Dans l'esprit de l'extrême droite italienne qui donne le la de cette «Journée du souvenir», la terreur rouge est pain bénit puisqu'elle escamote la terreur brune: «Il est scandaleux que plus d’un demi-siècle après la fin de la Seconde Guerre mondiale, la recherche et l’affirmation de la vérité historique soient encore largement considérées comme un délit d’opinion. Il est choquant que les plus jeunes ignorent, par déficit d’éducation, voire par l’obstruction idéologique d’une classe d’enseignants partisane, la portée et les ravages de ces événements. Il est historiquement et éthiquement injuste que nous ne puissions toujours pas parler des faits, ni même faire le point sur ces deux mots qui dérangent: "nettoyage ethnique". Nettoyage ethnique perpétré contre la population italienne du Nord-Est, qui a dû souffrir rafles, déportations, tortures et exodes de masses»
Le dérapage du président italien lui valut en 2007 cette réaction de son homologue croate Stipe Mesic: «Dans les paroles de Napolitano, il est impossible de ne pas apercevoir des éléments de racisme affirmé, de révisionisme historique et de revanchisme politique.» L'Union européenne s'interposa, mais le mal était fait.
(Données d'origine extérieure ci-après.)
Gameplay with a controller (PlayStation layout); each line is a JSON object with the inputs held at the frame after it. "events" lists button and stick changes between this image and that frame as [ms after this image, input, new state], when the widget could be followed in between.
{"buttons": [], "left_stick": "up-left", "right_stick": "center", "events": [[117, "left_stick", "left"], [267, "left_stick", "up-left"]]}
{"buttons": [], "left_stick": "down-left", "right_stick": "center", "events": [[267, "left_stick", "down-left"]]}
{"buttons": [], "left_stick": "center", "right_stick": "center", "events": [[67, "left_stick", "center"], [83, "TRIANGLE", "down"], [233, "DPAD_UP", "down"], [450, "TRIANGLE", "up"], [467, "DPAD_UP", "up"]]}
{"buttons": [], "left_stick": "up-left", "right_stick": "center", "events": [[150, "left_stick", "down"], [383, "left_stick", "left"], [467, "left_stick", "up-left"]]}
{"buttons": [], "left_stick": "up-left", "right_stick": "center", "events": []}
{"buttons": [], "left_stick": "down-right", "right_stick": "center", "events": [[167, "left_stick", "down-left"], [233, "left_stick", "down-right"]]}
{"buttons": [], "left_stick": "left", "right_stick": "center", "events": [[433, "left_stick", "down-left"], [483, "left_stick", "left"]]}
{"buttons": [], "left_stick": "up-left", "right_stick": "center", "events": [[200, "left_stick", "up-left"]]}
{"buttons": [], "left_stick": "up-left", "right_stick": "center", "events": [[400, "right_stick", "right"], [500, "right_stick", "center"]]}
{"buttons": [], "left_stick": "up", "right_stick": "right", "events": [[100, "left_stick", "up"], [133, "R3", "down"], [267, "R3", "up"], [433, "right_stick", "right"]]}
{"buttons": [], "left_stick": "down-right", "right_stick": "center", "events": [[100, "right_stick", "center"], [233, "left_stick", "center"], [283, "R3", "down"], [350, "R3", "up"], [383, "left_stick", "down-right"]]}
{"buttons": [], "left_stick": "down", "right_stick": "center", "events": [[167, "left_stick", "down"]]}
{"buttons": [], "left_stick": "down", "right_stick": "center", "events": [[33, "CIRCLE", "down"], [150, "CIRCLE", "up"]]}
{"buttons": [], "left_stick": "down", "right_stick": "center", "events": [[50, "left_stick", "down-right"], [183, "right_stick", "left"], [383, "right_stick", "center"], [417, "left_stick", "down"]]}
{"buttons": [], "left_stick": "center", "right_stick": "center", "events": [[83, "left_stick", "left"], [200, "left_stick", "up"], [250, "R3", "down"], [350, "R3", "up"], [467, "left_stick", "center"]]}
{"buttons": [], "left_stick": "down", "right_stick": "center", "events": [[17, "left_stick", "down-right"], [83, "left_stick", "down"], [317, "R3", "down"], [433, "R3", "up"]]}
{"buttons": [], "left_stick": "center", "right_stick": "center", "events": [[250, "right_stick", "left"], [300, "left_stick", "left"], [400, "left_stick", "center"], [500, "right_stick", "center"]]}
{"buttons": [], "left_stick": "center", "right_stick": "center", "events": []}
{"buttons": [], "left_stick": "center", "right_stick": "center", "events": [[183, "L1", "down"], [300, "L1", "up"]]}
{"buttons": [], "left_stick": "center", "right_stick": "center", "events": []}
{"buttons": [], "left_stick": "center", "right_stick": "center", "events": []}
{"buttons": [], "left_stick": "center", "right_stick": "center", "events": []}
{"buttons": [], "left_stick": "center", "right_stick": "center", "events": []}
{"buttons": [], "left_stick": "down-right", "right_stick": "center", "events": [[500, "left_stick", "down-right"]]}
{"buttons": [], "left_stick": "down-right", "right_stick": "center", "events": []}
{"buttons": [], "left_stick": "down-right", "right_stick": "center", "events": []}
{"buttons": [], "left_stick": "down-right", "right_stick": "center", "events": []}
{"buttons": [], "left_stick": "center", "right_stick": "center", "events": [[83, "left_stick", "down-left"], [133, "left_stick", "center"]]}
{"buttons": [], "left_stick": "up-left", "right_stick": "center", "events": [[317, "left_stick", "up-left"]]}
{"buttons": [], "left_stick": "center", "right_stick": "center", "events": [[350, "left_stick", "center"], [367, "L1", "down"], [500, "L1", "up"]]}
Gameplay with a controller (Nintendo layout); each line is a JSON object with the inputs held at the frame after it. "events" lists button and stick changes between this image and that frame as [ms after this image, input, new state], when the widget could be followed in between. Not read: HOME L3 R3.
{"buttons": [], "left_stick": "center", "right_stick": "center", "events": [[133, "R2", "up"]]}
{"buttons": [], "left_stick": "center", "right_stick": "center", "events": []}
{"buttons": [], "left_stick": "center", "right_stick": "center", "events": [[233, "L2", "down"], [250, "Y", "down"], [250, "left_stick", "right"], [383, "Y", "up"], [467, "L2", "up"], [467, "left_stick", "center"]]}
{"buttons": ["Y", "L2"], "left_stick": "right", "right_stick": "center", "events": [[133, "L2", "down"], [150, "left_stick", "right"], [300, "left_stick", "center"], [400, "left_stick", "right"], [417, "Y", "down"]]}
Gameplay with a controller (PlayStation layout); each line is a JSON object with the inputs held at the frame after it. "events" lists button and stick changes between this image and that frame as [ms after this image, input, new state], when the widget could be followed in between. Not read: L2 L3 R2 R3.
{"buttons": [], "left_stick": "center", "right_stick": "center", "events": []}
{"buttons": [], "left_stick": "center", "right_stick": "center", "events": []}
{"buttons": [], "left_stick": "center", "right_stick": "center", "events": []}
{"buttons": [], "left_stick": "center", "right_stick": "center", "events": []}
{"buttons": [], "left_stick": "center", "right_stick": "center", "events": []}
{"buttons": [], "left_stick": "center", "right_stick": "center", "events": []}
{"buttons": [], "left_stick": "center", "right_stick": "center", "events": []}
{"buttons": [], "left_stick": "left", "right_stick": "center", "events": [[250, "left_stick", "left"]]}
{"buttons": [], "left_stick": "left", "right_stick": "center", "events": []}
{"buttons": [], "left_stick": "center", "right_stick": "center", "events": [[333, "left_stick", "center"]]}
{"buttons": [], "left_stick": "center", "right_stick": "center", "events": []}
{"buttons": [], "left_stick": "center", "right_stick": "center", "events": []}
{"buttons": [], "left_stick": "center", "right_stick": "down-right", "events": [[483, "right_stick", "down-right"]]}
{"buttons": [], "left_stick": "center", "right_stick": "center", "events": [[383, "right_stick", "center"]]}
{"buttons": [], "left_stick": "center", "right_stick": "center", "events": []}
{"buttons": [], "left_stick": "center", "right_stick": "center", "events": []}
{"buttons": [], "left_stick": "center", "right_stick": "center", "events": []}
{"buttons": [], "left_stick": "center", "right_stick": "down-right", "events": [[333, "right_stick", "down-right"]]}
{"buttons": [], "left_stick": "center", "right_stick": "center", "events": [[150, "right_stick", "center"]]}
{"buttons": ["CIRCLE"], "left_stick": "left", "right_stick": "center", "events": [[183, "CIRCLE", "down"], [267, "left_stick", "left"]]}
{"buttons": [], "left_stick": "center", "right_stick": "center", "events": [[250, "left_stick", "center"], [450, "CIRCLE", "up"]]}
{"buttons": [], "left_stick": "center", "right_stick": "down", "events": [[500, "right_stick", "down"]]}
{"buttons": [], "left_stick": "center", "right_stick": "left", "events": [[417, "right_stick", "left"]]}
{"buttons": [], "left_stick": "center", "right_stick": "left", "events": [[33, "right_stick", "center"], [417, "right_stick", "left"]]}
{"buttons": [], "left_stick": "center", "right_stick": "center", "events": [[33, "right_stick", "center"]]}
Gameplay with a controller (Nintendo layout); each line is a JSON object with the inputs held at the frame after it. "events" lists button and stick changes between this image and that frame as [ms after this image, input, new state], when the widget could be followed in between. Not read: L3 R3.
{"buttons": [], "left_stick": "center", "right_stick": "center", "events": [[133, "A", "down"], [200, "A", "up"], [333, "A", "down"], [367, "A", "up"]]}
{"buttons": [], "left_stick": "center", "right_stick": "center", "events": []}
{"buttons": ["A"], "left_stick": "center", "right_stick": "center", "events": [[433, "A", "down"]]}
Une réalité occultée de la fin du deuxième conflit mondial en Europe (5 000 à 10 000 Italiens assassinés par les Yougoslaves, quelque 300 000 déplacés), au lieu de sortir de l'ignorance pour devenir un fait historique, est brandie telle une oriflamme symbolique avec son cortège d'expressions piégées («nettoyage ethnique»). On passe du silence de la mémoire au tohu-bohu accusatoire. À peine informés, aussitôt justiciers: tels sont les peuples manipulés.
La régression nationaliste profite des crises. Un basculement n'apparaît plus si colossal, qui nous transplanterait dans cet univers mental qu'incarnait Paul Morand, avec sa prose souveraine et ses idées veules. En 1971, il concluait ainsi son ultime ouvrage, Venises, à propos de Trieste, où il serait enterré: «La frontière italo-yougoslave sépare deux mondes; en face, c'est l'Asie, c'est le sol étatisé qui boit l'individu comme la plaine suce le sable. Trieste est cerné, comme l'est notre petit monde, comme Berlin, comme Israël, comme Madrid, comme l'Occident; la marée montante n'attaque pas de front, elle passe au rivage des milliards de nœuds coulants, toujours de biais dans son progrès; le flux de la mer slave, poussée elle-même, par l'océan mongol, prend son temps, croirait-on; qui s'aperçoit qu'il avance au galop?»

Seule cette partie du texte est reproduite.